Intervention targets nurses, doctors; includes posters, small-group lessons, health record changes
WEDNESDAY, Oct. 11, 2017 (HealthDay News) — A simple multimodal educational intervention targeting nurses and physicians can reduce mean catheter days per patient (CDPP) and the proportion of patients catheterized, according to a study published online Sept. 23 in the Journal of the American Geriatrics Society.
Richard E. Norman, M.D., from the University of Toronto, and colleagues assessed the effectiveness of a multimodal nursing and physician education intervention to reduce the unnecessary use of urinary catheters in 21,550 adult inpatients (internal medicine and surgical services) from September 2009 to February 2013. The intervention included educational posters, small-group teaching sessions, and changes to the hospital’s electronic health records and nursing clinical documentation systems.

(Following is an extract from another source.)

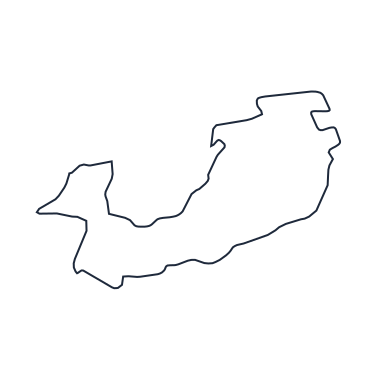 outline of Ingush, rotated 77°
{"feature_id": "RUS-2303", "entity_name": "Ingush", "entity_type": "Republic", "adm_level": 1, "iso_a3": "RUS", "parent_name": "Russia", "parent_adm1": "", "projection": "orthographic", "projection_center": [44.85, 43.115], "detail": "fine", "context": "isolated", "style": "outline", "palette": "slate", "viewbox_px": 384, "rotation_deg": 77, "n_neighbors": 0, "source": "natural_earth", "source_scale": "10m", "svg_char_len": 2246}
<svg xmlns="http://www.w3.org/2000/svg" viewBox="0 0 384 384"><g transform="rotate(77 192 192)"><path d="M239.0,324.1L234.9,323.3L230.9,321.2L206.1,303.5L196.3,301.5L190.4,309.3L189.0,314.3L182.5,328.5L178.8,345.5L176.8,347.7L174.0,344.7L168.4,326.7L165.7,322.6L159.0,315.4L155.5,312.5L147.2,307.7L146.3,307.4L146.2,304.7L141.1,295.6L140.9,291.2L142.9,286.7L143.3,285.0L144.1,263.4L156.7,265.3L161.0,267.2L172.3,276.1L174.9,277.1L176.9,277.2L181.8,276.6L194.6,277.8L202.1,263.0L205.5,258.7L211.5,255.5L212.8,254.0L213.7,251.9L215.1,246.2L215.4,243.6L215.4,241.5L215.1,239.9L214.5,238.4L211.5,233.2L210.8,231.8L210.5,229.3L210.7,226.0L211.6,219.4L211.8,215.9L211.8,213.2L211.5,211.5L211.1,210.0L210.5,208.5L210.0,207.4L208.8,205.5L193.9,192.9L191.3,187.4L190.7,184.2L187.0,177.2L184.8,174.2L182.7,172.8L178.9,172.4L163.3,160.2L161.5,158.4L155.8,150.3L154.1,149.6L152.6,149.7L148.9,152.2L147.9,153.2L147.3,154.3L147.6,155.7L148.3,156.8L150.8,160.3L151.5,163.0L135.5,157.2L134.1,155.6L132.4,153.2L134.3,122.6L134.1,117.2L132.0,106.3L131.9,106.3L128.7,106.3L123.5,108.7L120.7,108.9L117.5,108.3L116.2,107.3L115.5,106.4L115.3,104.9L115.2,103.1L115.4,99.2L120.9,53.3L121.9,49.3L122.7,47.3L124.2,44.6L125.7,43.3L127.3,42.4L141.9,39.3L143.1,39.4L143.7,40.3L143.7,41.9L143.4,43.7L140.8,54.3L140.6,56.0L140.7,57.4L141.6,58.1L143.1,58.3L157.2,55.5L159.8,54.2L160.7,52.7L161.1,50.9L160.4,43.7L160.5,41.7L160.9,39.4L161.9,38.3L163.2,37.7L175.7,36.3L177.2,36.7L178.2,37.7L178.9,39.0L180.0,42.0L180.8,45.2L181.8,48.2L184.2,49.9L191.6,47.3L197.0,52.1L201.0,54.1L206.9,55.8L215.9,58.3L238.1,75.0L242.3,83.4L243.3,88.2L243.1,92.0L244.2,107.7L245.9,115.0L248.1,119.3L250.9,127.8L253.8,153.3L253.8,160.1L254.3,162.4L255.0,164.4L255.9,165.5L257.9,167.6L259.5,169.7L261.3,172.9L264.4,180.2L265.5,184.8L266.0,188.0L265.3,192.2L264.0,196.0L258.8,204.3L258.0,208.0L258.0,211.6L259.4,221.7L259.5,224.3L259.3,225.9L258.5,229.6L258.1,232.4L258.6,233.8L259.5,234.7L260.8,235.5L262.1,236.7L263.6,239.3L264.2,241.6L264.4,243.8L262.9,261.6L262.4,264.6L259.8,272.8L258.9,278.1L266.7,281.1L268.8,285.7L268.6,287.6L268.2,289.5L266.9,291.4L244.1,315.6L243.6,317.0L243.7,317.7L245.2,321.6L245.3,322.3L243.3,323.3L239.0,324.1Z" fill="none" stroke="#1e293b" stroke-width="2"/></g></svg>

The researchers found that there was a decrease in mean CDPP of 5.6 days on the medical unit and 6.5 days on the surgical unit after the intervention. The monthly incidence of catheterization was an average of 14.5 percent and 15 percent, respectively, on the medical and surgical units before the intervention and decreased by 3 and 6.4 percentage points on the two units immediately after the intervention. The effect was maintained over nearly three years of follow-up.
“A relatively simple multimodal educational intervention targeting nurses and physicians resulted in a significant and sustained reduction in CDPP and the proportion of participants catheterized,” conclude the authors.